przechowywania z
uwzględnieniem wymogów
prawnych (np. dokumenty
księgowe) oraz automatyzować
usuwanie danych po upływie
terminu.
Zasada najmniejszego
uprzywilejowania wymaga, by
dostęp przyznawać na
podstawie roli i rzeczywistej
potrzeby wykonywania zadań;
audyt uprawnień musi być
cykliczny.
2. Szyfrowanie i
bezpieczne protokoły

________

## TASK STATEMENT:
All lines from the one with "audyt uprawnień musi być" onward to the end of the records above should be repeated exactly, and only those lines.

## ANSWER SPACE:
audyt uprawnień musi być
cykliczny.
2. Szyfrowanie i
bezpieczne protokoły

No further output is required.